WHAT THE TASK REQUIRES: No pictures, please. Output the lines from the start of the data through the line that contains "0 $1 Rounding radius*", both included, exactly as they stand.

Dataset excerpts:
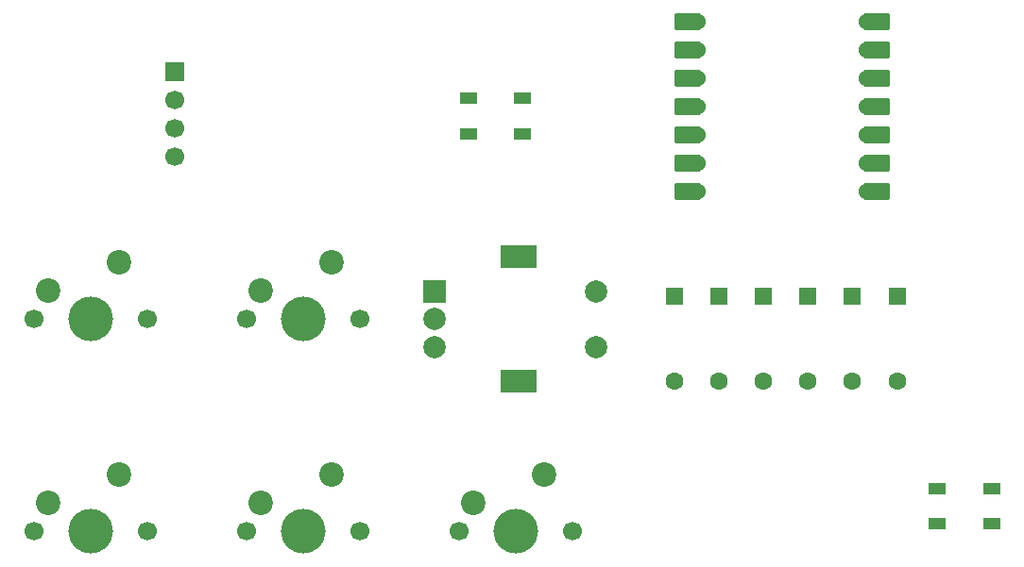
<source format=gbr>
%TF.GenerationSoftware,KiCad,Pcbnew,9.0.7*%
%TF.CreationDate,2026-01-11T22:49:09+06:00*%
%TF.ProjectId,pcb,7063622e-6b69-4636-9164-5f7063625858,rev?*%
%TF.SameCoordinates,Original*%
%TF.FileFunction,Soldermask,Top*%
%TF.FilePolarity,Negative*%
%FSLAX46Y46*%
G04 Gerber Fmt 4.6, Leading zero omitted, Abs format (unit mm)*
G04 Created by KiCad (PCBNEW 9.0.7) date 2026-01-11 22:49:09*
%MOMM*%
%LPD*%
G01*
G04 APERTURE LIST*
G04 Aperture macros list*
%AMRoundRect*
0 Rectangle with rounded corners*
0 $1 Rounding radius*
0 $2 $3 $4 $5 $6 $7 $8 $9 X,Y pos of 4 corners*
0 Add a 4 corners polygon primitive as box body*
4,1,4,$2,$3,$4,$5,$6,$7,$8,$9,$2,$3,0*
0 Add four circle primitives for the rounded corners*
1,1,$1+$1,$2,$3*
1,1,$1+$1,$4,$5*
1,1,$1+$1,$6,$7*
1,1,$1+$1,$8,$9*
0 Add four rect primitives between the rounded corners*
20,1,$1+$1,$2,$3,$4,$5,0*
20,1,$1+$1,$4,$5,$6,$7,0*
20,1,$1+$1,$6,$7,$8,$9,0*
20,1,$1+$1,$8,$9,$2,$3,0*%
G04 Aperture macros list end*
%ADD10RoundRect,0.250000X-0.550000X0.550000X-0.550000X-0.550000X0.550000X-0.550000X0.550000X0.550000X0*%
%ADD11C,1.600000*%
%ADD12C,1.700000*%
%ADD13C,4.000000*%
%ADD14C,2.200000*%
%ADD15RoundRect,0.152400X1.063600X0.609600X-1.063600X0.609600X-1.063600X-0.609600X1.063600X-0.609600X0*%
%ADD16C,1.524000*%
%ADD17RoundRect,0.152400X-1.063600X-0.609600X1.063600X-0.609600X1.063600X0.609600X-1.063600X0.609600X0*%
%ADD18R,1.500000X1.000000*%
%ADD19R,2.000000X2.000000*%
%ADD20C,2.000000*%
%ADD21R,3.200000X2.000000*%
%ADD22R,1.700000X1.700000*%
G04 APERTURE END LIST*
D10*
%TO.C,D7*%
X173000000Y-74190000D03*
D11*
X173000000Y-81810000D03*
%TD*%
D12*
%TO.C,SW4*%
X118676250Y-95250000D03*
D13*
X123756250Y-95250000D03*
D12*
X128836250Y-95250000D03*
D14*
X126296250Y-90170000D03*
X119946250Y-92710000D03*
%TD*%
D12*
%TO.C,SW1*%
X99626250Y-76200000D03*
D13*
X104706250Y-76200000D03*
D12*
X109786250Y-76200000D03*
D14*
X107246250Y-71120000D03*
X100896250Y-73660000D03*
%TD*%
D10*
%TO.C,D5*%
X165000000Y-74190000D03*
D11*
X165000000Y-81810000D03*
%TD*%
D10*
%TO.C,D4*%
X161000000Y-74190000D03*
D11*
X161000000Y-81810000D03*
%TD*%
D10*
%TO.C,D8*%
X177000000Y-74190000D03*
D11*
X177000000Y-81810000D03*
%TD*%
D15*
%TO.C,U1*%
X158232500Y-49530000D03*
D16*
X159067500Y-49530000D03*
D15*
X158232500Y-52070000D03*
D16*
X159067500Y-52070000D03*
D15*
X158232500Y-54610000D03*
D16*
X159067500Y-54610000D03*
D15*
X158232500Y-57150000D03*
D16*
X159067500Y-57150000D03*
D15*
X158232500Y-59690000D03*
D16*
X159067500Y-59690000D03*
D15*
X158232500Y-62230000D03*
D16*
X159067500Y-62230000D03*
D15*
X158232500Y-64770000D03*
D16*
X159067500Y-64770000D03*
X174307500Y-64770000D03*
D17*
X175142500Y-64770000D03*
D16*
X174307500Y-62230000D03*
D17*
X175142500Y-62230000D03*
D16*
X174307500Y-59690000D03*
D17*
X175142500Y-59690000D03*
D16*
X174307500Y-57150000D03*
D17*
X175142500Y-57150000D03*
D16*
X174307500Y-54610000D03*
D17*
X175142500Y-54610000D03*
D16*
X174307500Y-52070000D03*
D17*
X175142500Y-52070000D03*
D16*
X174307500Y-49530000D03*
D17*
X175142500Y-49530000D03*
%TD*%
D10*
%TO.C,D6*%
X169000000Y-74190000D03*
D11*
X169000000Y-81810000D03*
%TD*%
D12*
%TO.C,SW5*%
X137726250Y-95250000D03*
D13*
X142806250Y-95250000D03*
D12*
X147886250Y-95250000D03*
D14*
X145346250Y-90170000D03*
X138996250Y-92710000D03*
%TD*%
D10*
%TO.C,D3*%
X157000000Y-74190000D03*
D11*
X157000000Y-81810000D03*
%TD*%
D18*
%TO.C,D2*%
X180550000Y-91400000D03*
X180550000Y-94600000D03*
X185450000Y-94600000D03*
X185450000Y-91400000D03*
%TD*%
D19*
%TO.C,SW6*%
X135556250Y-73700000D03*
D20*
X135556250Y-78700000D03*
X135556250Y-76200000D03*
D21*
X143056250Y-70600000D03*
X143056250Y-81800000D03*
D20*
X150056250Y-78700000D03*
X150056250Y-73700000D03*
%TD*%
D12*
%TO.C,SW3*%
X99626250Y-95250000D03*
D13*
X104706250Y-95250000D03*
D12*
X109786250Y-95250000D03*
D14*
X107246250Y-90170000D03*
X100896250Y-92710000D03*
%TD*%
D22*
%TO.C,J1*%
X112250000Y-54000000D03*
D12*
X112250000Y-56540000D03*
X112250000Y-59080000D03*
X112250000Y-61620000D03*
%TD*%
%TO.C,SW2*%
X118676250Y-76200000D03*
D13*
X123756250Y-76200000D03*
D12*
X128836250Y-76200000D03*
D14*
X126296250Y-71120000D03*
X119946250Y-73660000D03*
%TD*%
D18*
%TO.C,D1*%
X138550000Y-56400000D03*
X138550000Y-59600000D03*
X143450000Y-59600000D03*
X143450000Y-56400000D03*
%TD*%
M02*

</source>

FINAL ANSWER:
<source format=gbr>
%TF.GenerationSoftware,KiCad,Pcbnew,9.0.7*%
%TF.CreationDate,2026-01-11T22:49:09+06:00*%
%TF.ProjectId,pcb,7063622e-6b69-4636-9164-5f7063625858,rev?*%
%TF.SameCoordinates,Original*%
%TF.FileFunction,Soldermask,Top*%
%TF.FilePolarity,Negative*%
%FSLAX46Y46*%
G04 Gerber Fmt 4.6, Leading zero omitted, Abs format (unit mm)*
G04 Created by KiCad (PCBNEW 9.0.7) date 2026-01-11 22:49:09*
%MOMM*%
%LPD*%
G01*
G04 APERTURE LIST*
G04 Aperture macros list*
%AMRoundRect*
0 Rectangle with rounded corners*
0 $1 Rounding radius*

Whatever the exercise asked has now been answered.